When I mention the word Cobol to IT people, they look at me as if I just awoke from a 20-year coma. Many IT professionals consider Cobol, like Latin, to be a dead language. But rumors of Cobol's death have been greatly exaggerated. Companies can't ignore their Cobol software assets and need to incorporate them into their IT strategies.
IT people treat Cobol like a pariah. Most universities have dropped it from their curricula. Vendors shun the word Cobol in their marketing literature, even when Cobol tools are responsible for much of their revenue. Programmers who know Cobol tend to de-emphasize it on their résumés.
In spite of its reputation, Cobol remains a resilient force in IT. Dale Vecchio, research director at Gartner Group Inc., says there are roughly 180 billion lines of Cobol worldwide. This isn't surprising, given that Cobol has been around for more than 40 years. What is surprising is Gartner's comment in a February research note stating that 15 percent of all new application functionality through 2005 will be in Cobol.
In the same research note, Gartner stated that 80 percent of all deployed applications through 2004 will include legacy extensions. These extensions involve Web-based applications triggering legacy system transactions that perform operational business functions and access legacy databases. In January's issue of "The Cobol Report," Scott Ankrum wrote that CICS transaction volume grew from 20 billion a day in 1998 to 30 billion a day this year. This 50 percent growth in mainframe usage has largely been driven by Web-based systems accessing back-end Cobol applications.
Cobol is not only alive and well; it continues to evolve as well. It supports object orientation and Internet communication. Developers can also create Cobol components to run under Enterprise JavaBeans architectures. And Cobol remains one of the most portable languages. Collectively, this means that programmers can use Cobol for the development of strategic Web-based systems.

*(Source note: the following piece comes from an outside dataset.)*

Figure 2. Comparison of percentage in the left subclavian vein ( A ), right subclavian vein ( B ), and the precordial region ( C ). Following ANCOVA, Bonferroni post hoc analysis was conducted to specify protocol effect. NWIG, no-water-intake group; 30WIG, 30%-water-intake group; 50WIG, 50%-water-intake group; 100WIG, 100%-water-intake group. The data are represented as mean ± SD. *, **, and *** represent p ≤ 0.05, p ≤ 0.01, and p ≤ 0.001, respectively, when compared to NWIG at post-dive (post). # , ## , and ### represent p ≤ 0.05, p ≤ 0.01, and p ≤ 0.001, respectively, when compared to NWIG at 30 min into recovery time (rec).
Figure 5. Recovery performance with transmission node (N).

So, Cobol is still a valuable corporate asset. Here are five ways IT can leverage it during the next decade:
-- Protect your Cobol talent. The number of Cobol programmers is shrinking, with many headed for retirement. Consider bonus programs for them.

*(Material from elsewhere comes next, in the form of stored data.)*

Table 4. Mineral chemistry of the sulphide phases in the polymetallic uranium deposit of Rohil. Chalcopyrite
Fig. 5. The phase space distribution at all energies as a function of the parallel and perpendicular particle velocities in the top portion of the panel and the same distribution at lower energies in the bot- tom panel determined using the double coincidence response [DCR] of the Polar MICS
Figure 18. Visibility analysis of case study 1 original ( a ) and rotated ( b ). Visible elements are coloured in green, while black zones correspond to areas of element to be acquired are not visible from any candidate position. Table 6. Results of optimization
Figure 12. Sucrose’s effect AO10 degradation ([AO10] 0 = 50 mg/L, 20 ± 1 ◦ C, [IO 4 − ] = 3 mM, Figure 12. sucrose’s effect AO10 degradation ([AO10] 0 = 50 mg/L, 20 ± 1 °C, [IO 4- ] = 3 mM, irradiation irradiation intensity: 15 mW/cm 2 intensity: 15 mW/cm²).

-- Inventory and document your Cobol portfolio. If your company loses Cobol talent, you must know which Cobol systems perform which business functions.
-- Leverage Cobol applications as a source of reusable components that can be used in the design and development of new applications. This may require a Cobol compiler upgrade.

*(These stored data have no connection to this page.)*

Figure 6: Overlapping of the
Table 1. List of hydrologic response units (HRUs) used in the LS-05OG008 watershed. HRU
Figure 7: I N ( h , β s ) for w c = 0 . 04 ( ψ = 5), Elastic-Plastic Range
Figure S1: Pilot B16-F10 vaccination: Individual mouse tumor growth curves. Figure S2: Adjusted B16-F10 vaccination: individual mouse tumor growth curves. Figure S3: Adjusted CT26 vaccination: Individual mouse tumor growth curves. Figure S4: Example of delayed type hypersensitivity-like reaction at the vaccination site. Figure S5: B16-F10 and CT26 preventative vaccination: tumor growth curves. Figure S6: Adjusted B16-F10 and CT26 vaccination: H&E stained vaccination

-- Make sure analysts have access to tools to help them analyze and upgrade Cobol systems. There are some good Cobol reverse-engineering tools that also help derive Cobol components for reuse under Enterprise JavaBeans architectures.
-- Recognize the need for new Cobol skills to upgrade existing systems and build new functionality. You may need to enhance in-house training programs and rethink hiring plans.
IT may need to launch an awareness campaign to gain funding support for these action items. One way to do this is to remind management that the replacement cost of these systems, conservatively estimated at US$25 per line of code, is typically in the billions of dollars.
Cobol has outlived newer programming languages, hardware platforms, operating systems and Y2k. It's not going away and must be leveraged to meet strategic business requirements in a timely and effective manner. So, revisit the role Cobol plays in your corporate IT plans.
William M. Ulrich is a management consultant and President of Tactical Strategy Group Inc.